> [Aufgabe]:
Wie viele Tage vor Kriegsende wurde die Widerstandskämpferin laut dem Textauszug im Lager erschossen?

In einer zweiten Geschichte „Familie Klangsbrunn“ erzählt Hackl von einer jüdischen Familie, die den Nazis durch Emigration entkommen kann. Aber die Kinder, die sich in Brasilien politisch engagieren, werden von den Schergen der Militärs grauenvoll gefoltert. Gnadenlos geht es auch in der dritten Geschichte aus der Wirklichkeit zu. „Tschofenigweg. Legende dazu“ erzählt von einer vergessenen österreichischen Widerstandskämpferin, die noch sechs Tage vor Kriegsende im Lager erschossen wurde. Während Erich Hackl die Brosamen der persönlichen Recherche zusammenfügt, wird in der Erbarmungslosigkeit, mit der Verwaltung, Militär und Polizei Menschen ohne jeden nachvollziehbaren Anlass töteten, die Gesellschaft und ihr Menschenbild zum eigentlichen Sujet. Dokumentarische Literatur rückt den Zeitgeist und das Selbstverständnis einer Epoche in den Fokus der Aufmerksamkeit.

> [Bereitgestellte Einträge]:
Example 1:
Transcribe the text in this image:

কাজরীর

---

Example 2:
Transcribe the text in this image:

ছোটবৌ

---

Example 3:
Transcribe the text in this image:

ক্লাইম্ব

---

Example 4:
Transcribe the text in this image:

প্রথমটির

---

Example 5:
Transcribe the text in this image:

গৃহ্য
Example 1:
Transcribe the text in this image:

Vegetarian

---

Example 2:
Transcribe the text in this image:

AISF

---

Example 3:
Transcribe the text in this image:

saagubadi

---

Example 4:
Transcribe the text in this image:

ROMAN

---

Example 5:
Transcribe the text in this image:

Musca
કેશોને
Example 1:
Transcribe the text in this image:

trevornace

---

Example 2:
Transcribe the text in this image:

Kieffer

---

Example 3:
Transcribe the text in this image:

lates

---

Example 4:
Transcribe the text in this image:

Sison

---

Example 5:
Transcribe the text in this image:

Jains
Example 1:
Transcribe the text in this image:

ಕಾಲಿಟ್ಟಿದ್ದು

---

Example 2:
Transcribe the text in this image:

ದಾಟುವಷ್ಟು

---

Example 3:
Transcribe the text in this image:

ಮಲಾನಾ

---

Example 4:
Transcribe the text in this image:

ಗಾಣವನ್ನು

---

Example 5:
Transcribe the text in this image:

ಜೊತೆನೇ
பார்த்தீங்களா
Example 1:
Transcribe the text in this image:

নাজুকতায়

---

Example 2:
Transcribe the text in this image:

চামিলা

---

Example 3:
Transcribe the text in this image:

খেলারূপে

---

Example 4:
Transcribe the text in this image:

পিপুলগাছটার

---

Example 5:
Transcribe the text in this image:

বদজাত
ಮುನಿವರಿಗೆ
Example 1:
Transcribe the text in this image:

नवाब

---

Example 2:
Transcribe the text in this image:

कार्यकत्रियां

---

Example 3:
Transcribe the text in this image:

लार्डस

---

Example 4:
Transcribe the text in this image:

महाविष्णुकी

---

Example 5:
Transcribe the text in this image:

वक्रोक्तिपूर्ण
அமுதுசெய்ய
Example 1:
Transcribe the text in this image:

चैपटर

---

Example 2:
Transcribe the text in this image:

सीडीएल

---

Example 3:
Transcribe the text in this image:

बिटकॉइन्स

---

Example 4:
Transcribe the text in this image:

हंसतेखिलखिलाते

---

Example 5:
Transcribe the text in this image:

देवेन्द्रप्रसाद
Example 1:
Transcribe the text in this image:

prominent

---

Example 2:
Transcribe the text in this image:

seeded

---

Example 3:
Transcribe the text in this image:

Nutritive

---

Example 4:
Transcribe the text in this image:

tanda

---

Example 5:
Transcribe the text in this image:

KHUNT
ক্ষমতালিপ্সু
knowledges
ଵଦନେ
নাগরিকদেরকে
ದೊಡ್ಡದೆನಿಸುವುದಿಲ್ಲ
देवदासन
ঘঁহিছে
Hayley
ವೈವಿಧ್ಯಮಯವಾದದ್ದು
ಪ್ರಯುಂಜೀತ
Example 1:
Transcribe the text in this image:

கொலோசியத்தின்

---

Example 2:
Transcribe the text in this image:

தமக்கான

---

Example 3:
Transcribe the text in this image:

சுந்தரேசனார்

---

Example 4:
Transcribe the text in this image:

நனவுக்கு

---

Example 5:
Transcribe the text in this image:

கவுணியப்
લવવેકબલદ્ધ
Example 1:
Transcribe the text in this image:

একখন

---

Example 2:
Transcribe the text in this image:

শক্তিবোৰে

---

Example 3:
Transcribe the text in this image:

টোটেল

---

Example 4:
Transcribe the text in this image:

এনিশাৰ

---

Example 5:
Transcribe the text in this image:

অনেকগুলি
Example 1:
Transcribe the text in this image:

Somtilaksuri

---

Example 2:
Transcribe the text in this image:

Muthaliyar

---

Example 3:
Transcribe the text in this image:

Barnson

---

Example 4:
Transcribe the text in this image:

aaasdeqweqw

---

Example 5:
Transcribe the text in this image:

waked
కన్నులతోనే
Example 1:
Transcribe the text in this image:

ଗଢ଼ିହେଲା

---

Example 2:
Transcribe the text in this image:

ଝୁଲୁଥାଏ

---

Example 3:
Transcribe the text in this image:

> [Musterlösung]:
Sechs Tage vor Kriegsende.